*WHAT THE TASK ASKS*
Render the lines from the start of the records through the line containing "وقرر المدرب التونسي" as a JSON list of strings, one string per line, leaving out blank lines.

======== SUPPLIED RECORDS ========

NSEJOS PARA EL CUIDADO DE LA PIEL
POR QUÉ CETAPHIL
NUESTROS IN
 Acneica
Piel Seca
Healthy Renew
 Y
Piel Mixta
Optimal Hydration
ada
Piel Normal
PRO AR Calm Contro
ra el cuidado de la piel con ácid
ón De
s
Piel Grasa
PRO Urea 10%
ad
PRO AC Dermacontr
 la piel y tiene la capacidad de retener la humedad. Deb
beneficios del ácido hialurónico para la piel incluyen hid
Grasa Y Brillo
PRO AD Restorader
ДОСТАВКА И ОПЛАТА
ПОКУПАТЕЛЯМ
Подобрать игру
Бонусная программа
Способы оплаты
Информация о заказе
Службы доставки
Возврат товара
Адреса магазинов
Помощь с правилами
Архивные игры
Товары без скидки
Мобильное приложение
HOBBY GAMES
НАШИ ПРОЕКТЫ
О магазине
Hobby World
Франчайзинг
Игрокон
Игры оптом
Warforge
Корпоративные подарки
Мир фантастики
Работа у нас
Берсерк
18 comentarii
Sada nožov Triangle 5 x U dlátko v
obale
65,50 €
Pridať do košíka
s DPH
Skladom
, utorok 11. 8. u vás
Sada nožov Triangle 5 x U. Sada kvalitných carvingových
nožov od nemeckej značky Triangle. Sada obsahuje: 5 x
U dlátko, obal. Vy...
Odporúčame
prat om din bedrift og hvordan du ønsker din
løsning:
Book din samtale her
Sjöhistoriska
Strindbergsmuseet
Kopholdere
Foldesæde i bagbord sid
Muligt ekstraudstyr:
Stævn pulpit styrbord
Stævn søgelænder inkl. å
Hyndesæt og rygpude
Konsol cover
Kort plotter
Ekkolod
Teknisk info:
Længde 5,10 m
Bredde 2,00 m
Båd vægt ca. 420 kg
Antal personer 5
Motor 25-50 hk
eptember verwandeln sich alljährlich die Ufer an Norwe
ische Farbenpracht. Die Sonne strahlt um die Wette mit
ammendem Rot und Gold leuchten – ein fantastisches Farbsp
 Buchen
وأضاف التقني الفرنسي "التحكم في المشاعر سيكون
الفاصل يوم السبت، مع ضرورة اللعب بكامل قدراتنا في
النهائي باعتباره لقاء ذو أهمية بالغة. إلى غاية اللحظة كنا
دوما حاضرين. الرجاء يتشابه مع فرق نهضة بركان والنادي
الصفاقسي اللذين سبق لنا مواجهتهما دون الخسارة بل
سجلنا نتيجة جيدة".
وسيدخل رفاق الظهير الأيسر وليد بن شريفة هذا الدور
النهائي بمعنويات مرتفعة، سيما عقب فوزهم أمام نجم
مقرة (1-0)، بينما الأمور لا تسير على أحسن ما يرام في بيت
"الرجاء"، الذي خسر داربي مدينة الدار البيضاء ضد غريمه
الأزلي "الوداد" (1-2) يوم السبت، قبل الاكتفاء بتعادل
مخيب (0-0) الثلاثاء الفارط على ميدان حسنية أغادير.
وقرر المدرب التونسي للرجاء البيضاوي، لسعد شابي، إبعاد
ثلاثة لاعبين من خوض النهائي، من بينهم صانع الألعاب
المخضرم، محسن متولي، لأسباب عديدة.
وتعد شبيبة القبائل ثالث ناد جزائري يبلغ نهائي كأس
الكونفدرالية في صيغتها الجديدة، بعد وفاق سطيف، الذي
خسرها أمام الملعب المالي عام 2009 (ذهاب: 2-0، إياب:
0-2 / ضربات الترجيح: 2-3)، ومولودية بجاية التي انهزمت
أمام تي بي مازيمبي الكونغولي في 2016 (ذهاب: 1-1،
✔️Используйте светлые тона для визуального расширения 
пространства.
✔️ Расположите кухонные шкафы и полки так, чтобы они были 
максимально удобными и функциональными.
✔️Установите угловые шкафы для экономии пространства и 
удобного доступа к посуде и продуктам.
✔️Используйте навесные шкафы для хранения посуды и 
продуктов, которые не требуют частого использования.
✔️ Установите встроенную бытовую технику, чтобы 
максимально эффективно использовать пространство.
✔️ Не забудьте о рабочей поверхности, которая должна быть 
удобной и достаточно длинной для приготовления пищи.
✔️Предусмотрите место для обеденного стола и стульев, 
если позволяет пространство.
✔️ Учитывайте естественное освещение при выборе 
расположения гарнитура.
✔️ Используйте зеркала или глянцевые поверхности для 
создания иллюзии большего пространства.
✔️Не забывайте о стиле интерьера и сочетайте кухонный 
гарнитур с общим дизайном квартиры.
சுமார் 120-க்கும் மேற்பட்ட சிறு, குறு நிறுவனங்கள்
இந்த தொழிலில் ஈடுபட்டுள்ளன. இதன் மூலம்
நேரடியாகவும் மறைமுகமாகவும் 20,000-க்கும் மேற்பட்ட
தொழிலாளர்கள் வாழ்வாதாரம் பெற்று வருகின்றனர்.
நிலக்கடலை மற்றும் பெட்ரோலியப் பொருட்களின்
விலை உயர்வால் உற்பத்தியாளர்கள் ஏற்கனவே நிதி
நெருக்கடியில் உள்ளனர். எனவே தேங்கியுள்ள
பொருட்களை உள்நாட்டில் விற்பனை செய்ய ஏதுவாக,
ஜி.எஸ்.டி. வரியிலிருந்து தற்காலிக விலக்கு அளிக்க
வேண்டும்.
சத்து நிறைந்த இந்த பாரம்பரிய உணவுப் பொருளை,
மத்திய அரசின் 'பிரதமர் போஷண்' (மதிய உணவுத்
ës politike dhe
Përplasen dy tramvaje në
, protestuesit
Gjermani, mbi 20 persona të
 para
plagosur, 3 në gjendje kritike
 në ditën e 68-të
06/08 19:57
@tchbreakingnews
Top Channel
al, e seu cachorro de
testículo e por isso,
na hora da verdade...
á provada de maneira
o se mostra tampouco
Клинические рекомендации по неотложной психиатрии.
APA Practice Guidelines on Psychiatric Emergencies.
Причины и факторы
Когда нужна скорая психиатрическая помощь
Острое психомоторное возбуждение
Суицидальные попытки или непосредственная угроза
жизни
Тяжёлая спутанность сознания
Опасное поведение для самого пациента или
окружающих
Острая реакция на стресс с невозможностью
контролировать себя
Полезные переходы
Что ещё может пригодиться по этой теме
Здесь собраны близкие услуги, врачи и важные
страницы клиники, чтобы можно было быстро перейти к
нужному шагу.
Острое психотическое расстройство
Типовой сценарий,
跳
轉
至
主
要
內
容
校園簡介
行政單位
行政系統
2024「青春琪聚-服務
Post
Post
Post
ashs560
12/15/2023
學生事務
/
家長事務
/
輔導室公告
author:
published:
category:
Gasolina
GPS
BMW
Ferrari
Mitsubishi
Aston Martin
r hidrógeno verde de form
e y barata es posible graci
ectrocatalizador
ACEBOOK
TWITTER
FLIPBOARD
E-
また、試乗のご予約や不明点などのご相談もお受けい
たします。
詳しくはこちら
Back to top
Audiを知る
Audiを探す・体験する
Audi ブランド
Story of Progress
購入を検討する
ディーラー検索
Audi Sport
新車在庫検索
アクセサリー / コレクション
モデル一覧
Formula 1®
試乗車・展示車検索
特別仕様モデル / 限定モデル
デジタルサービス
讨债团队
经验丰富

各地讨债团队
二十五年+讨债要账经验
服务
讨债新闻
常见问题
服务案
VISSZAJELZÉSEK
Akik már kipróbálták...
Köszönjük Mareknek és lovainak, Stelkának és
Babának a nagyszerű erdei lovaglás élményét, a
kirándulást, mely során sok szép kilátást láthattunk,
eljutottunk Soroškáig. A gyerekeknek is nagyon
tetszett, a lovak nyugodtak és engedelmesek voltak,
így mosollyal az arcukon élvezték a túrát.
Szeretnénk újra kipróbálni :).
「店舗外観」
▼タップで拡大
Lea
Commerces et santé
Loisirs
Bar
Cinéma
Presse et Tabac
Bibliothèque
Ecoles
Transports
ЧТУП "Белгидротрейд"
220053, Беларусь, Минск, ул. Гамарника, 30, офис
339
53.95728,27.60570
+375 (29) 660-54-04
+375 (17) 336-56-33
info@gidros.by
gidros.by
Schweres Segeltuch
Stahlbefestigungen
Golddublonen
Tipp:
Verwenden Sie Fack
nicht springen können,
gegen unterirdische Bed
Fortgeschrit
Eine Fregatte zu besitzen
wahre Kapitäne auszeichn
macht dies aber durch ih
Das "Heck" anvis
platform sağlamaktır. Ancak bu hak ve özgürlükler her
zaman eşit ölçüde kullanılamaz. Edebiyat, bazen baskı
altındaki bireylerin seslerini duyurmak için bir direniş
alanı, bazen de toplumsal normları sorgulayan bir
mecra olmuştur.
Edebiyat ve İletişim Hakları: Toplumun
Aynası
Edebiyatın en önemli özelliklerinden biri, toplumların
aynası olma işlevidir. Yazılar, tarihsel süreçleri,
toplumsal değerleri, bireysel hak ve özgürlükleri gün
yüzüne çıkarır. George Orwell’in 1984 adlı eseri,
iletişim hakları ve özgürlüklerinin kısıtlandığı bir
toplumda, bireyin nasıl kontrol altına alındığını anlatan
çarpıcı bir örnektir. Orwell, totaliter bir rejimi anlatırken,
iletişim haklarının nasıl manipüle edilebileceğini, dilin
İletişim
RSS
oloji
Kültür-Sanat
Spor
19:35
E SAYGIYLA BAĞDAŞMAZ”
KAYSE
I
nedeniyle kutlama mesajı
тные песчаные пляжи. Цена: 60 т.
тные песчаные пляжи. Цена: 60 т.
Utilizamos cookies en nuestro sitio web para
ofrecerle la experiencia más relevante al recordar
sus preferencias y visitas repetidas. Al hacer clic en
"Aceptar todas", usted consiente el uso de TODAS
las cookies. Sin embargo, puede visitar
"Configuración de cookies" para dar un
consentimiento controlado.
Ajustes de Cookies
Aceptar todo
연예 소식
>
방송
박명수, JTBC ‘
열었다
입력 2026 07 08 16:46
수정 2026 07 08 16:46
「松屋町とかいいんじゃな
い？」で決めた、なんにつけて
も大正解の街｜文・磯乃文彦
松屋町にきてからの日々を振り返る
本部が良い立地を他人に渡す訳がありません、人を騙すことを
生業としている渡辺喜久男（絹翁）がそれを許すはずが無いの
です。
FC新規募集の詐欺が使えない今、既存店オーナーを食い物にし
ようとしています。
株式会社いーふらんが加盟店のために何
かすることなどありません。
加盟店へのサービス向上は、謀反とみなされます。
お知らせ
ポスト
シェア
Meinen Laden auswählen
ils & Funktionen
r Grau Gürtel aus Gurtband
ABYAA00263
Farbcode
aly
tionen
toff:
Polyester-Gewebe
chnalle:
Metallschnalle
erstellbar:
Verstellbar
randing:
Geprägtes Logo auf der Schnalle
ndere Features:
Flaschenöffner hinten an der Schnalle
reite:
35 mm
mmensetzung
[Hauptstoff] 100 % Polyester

========

*TASK SOLUTION*
[
  "NSEJOS PARA EL CUIDADO DE LA PIEL",
  "POR QUÉ CETAPHIL",
  "NUESTROS IN",
  " Acneica",
  "Piel Seca",
  "Healthy Renew",
  " Y",
  "Piel Mixta",
  "Optimal Hydration",
  "ada",
  "Piel Normal",
  "PRO AR Calm Contro",
  "ra el cuidado de la piel con ácid",
  "ón De",
  "s",
  "Piel Grasa",
  "PRO Urea 10%",
  "ad",
  "PRO AC Dermacontr",
  " la piel y tiene la capacidad de retener la humedad. Deb",
  "beneficios del ácido hialurónico para la piel incluyen hid",
  "Grasa Y Brillo",
  "PRO AD Restorader",
  "ДОСТАВКА И ОПЛАТА",
  "ПОКУПАТЕЛЯМ",
  "Подобрать игру",
  "Бонусная программа",
  "Способы оплаты",
  "Информация о заказе",
  "Службы доставки",
  "Возврат товара",
  "Адреса магазинов",
  "Помощь с правилами",
  "Архивные игры",
  "Товары без скидки",
  "Мобильное приложение",
  "HOBBY GAMES",
  "НАШИ ПРОЕКТЫ",
  "О магазине",
  "Hobby World",
  "Франчайзинг",
  "Игрокон",
  "Игры оптом",
  "Warforge",
  "Корпоративные подарки",
  "Мир фантастики",
  "Работа у нас",
  "Берсерк",
  "18 comentarii",
  "Sada nožov Triangle 5 x U dlátko v",
  "obale",
  "65,50 €",
  "Pridať do košíka",
  "s DPH",
  "Skladom",
  ", utorok 11. 8. u vás",
  "Sada nožov Triangle 5 x U. Sada kvalitných carvingových",
  "nožov od nemeckej značky Triangle. Sada obsahuje: 5 x",
  "U dlátko, obal. Vy...",
  "Odporúčame",
  "prat om din bedrift og hvordan du ønsker din",
  "løsning:",
  "Book din samtale her",
  "Sjöhistoriska",
  "Strindbergsmuseet",
  "Kopholdere",
  "Foldesæde i bagbord sid",
  "Muligt ekstraudstyr:",
  "Stævn pulpit styrbord",
  "Stævn søgelænder inkl. å",
  "Hyndesæt og rygpude",
  "Konsol cover",
  "Kort plotter",
  "Ekkolod",
  "Teknisk info:",
  "Længde 5,10 m",
  "Bredde 2,00 m",
  "Båd vægt ca. 420 kg",
  "Antal personer 5",
  "Motor 25-50 hk",
  "eptember verwandeln sich alljährlich die Ufer an Norwe",
  "ische Farbenpracht. Die Sonne strahlt um die Wette mit",
  "ammendem Rot und Gold leuchten – ein fantastisches Farbsp",
  " Buchen",
  "وأضاف التقني الفرنسي \"التحكم في المشاعر سيكون",
  "الفاصل يوم السبت، مع ضرورة اللعب بكامل قدراتنا في",
  "النهائي باعتباره لقاء ذو أهمية بالغة. إلى غاية اللحظة كنا",
  "دوما حاضرين. الرجاء يتشابه مع فرق نهضة بركان والنادي",
  "الصفاقسي اللذين سبق لنا مواجهتهما دون الخسارة بل",
  "سجلنا نتيجة جيدة\".",
  "وسيدخل رفاق الظهير الأيسر وليد بن شريفة هذا الدور",
  "النهائي بمعنويات مرتفعة، سيما عقب فوزهم أمام نجم",
  "مقرة (1-0)، بينما الأمور لا تسير على أحسن ما يرام في بيت",
  "\"الرجاء\"، الذي خسر داربي مدينة الدار البيضاء ضد غريمه",
  "الأزلي \"الوداد\" (1-2) يوم السبت، قبل الاكتفاء بتعادل",
  "مخيب (0-0) الثلاثاء الفارط على ميدان حسنية أغادير.",
  "وقرر المدرب التونسي للرجاء البيضاوي، لسعد شابي، إبعاد"
]